I’m just about to unplug her straighteners and creep back out when Pip makes this little sighing sound and turns over. Her bed is like a big sugary pink satin marshmallow. It would give me nightmares to sleep in it. Sometimes I think they gave Mum the wrong little bundle at the maternity hospital. Pip is so into girly, frilly things.
I stand perfectly still and watch her for a few moments. She’s got her thumb in her mouth and her chubby little face is all cherubic and childish. Pip’s eyelids flutter, and a tiny smile twitches at the corners of her mouth, like she’s having a lovely dream. I hope she is. And I hope she stops trying to grow up so fast. There’s a lot to be said for being nine. She’s still a pheromone‐free zone. She doesn’t need to worry about boys, or bra size.
Or, for that matter, bungee‐jumping hearts.
WOW! My hair looks so cool. I can’t believe how much longer and shinier it becomes when it’s straightened. (On the downside, it does make me look like every other girl at school, but, you know, I think I could really get used to it.) It’s such a bummer it’s not naturally straight. I hope my sproglets inherit Magnus’s hair rather than mine.18
I’m first in the kitchen this morning. I can hear Dad yodelling in the shower and Mum wandering around her bedroom bumping into things. She’s as blind as a new‐born kitten till she puts her contacts in. As a special treat for Mum I pop the kettle on.
Then I throw some fruit into the smoothie maker. Sassy’s Early Morning Wake‐up Special – banana, kiwi and yoghurt, with a dollop of honey.
I’m just about to take a first slurp when I see one of Dad’s new
election leaflets lying on the table. Oh my gosh‐oh‐golly‐glumpit! The mug‐shot on the front is even worse than I feared. You can make out these little nostril hairs he must have missed when he shaved. It looks like he’s got this tiny moustache – scarily like Adolf Hitler!
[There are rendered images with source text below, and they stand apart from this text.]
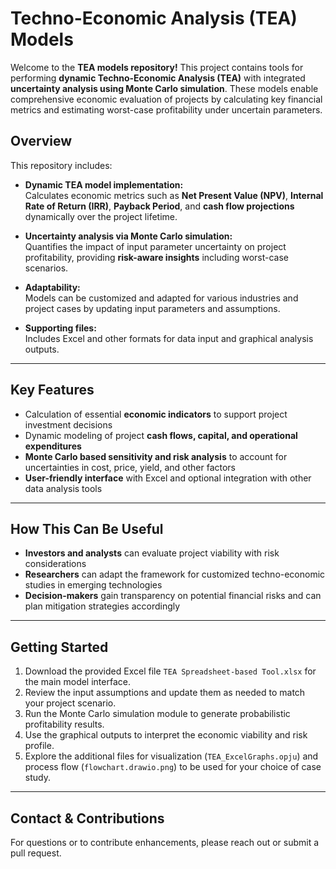 # Techno-Economic Analysis (TEA) Models

Welcome to the **TEA models repository!** This project contains tools for performing **dynamic Techno-Economic Analysis (TEA)** with integrated **uncertainty analysis using Monte Carlo simulation**. These models enable comprehensive economic evaluation of projects by calculating key financial metrics and estimating worst-case profitability under uncertain parameters.


## Overview
This repository includes:

- **Dynamic TEA model implementation:**  
  Calculates economic metrics such as **Net Present Value (NPV)**, **Internal Rate of Return (IRR)**, **Payback Period**, and **cash flow projections** dynamically over the project lifetime.

- **Uncertainty analysis via Monte Carlo simulation:**  
  Quantifies the impact of input parameter uncertainty on project profitability, providing **risk-aware insights** including worst-case scenarios.

- **Adaptability:**  
  Models can be customized and adapted for various industries and project cases by updating input parameters and assumptions.

- **Supporting files:**  
  Includes Excel and other formats for data input and graphical analysis outputs.

---

## Key Features

- Calculation of essential **economic indicators** to support project investment decisions  
- Dynamic modeling of project **cash flows, capital, and operational expenditures**  
- **Monte Carlo based sensitivity and risk analysis** to account for uncertainties in cost, price, yield, and other factors  
- **User-friendly interface** with Excel and optional integration with other data analysis tools

---

## How This Can Be Useful

- **Investors and analysts** can evaluate project viability with risk considerations  
- **Researchers** can adapt the framework for customized techno-economic studies in emerging technologies  
- **Decision-makers** gain transparency on potential financial risks and can plan mitigation strategies accordingly

---

## Getting Started

1. Download the provided Excel file `TEA Spreadsheet-based Tool.xlsx` for the main model interface.  
2. Review the input assumptions and update them as needed to match your project scenario.  
3. Run the Monte Carlo simulation module to generate probabilistic profitability results.  
4. Use the graphical outputs to interpret the economic viability and risk profile.  
5. Explore the additional files for visualization (`TEA_ExcelGraphs.opju`) and process flow (`flowchart.drawio.png`) to be used for your choice of case study.

---

## Contact & Contributions

For questions or to contribute enhancements, please reach out or submit a pull request.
His name – half of which I unfortunately have to share with him – is in big bold letters across the top.
ANGUS WILDE. A FAMILY MAN WITH FAMILY VALUES.
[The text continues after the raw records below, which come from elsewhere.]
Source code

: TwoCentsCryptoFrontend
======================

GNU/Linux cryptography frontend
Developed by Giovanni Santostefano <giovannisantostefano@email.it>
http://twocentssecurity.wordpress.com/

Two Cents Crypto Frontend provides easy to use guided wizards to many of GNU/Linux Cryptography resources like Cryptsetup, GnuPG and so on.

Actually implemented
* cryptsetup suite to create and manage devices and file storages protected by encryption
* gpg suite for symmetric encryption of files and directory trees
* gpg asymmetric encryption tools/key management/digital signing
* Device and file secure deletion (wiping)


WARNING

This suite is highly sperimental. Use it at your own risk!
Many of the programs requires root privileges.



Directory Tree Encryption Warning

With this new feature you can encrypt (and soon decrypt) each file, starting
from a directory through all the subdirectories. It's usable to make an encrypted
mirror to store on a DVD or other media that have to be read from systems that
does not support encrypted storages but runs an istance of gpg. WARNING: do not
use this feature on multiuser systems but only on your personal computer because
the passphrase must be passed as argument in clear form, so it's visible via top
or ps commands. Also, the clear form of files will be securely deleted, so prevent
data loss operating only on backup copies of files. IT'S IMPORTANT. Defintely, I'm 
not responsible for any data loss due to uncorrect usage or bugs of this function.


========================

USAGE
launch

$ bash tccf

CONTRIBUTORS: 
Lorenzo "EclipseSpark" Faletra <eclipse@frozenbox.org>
I’m still hoping no one knows he’s related to me. Especially Hannah Harrison, who would just love to make my life a misery.
And I’m just thinking how weird it is, you know, that Dad might end up being a member of parliament, when absent‐mindedly I flick the leaflet open.
CATASTROPHE!
A photo of a small child in her bath. Naked. And underneath: Angus Wilde, doting father, bathes his daughter.
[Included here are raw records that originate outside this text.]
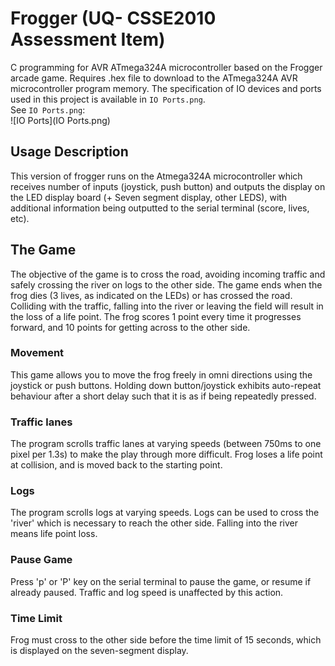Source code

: # Frogger (UQ- CSSE2010 Assessment Item)
C programming for AVR ATmega324A microcontroller based on the Frogger arcade game. Requires .hex file to download to the ATmega324A AVR microcontroller program memory. The specification of IO devices and ports used in this project is available in `IO Ports.png`.
<br/>
See `IO Ports.png`:
<br/>
![IO Ports](IO Ports.png)

## Usage Description
This version of frogger runs on the Atmega324A microcontroller which receives number of inputs (joystick, push button) and outputs the display on the LED display board (+ Seven segment display, other LEDS), with additional information being outputted to the serial terminal (score, lives, etc).

## The Game
The objective of the game is to cross the road, avoiding incoming traffic and safely crossing the river on logs to the other side.
The game ends when the frog dies (3 lives, as indicated on the LEDs) or has crossed the road. 
Colliding with the traffic, falling into the river or leaving the field will result in the loss of a life point. 
The frog scores 1 point every time it progresses forward, and 10 points for getting across to the other side.

### Movement
This game allows you to move the frog freely in omni directions using the joystick or push buttons. Holding down button/joystick exhibits auto-repeat behaviour after a short delay such that it is as if being repeatedly pressed. 

### Traffic lanes
The program scrolls traffic lanes at varying speeds (between 750ms to one pixel per 1.3s) to make the play through more difficult. Frog loses a life point at collision, and is moved back to the starting point. 

### Logs
The program scrolls logs at varying speeds. Logs can be used to cross the 'river' which is necessary to reach the other side. Falling into the river means life point loss.

### Pause Game
Press 'p' or 'P' key on the serial terminal to pause the game, or resume if already paused. Traffic and log speed is unaffected by this action.

### Time Limit
Frog must cross to the other side before the time limit of 15 seconds, which is displayed on the seven-segment display.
Just as I open my mouth to scream, Dad bounces into the kitchen.
He halts mid‐yodel and looks startled.
‘How could you?’ I blurt. ‘You have ruined my life!’ I sob, tossing the leaflet on to the table.
Dad picks up the leaflet and peers at it.
‘Sorry, Sassy,’ he says. ‘I’m not with you.’
‘Don’t you see? I can never go out in public again,’ I scream as Mum comes in, blinking. ‘Everyone’s going to tease me stupid!’
‘What on earth’s going on?’ Mum asks blearily. ‘I thought somebody was being murdered.’
I grab the leaflet from Dad’s hand and thrust it under her short‐sighted nose. ‘See what Dad’s done!’ I wail. ‘That’s it! I can’t ever go to school again. Ever.’
Mum peers at the photo. ‘For goodness’ sake, Sassy. It’s only an old baby photo.’
‘Yes, Mum! NUDE! Of ME! NAKED! Like… like… a Page‐Three Pin‐up or something!’
‘So that’s what the problem is!’ Dad says at last. ‘But that’s Pip in the photo, isn’t it?’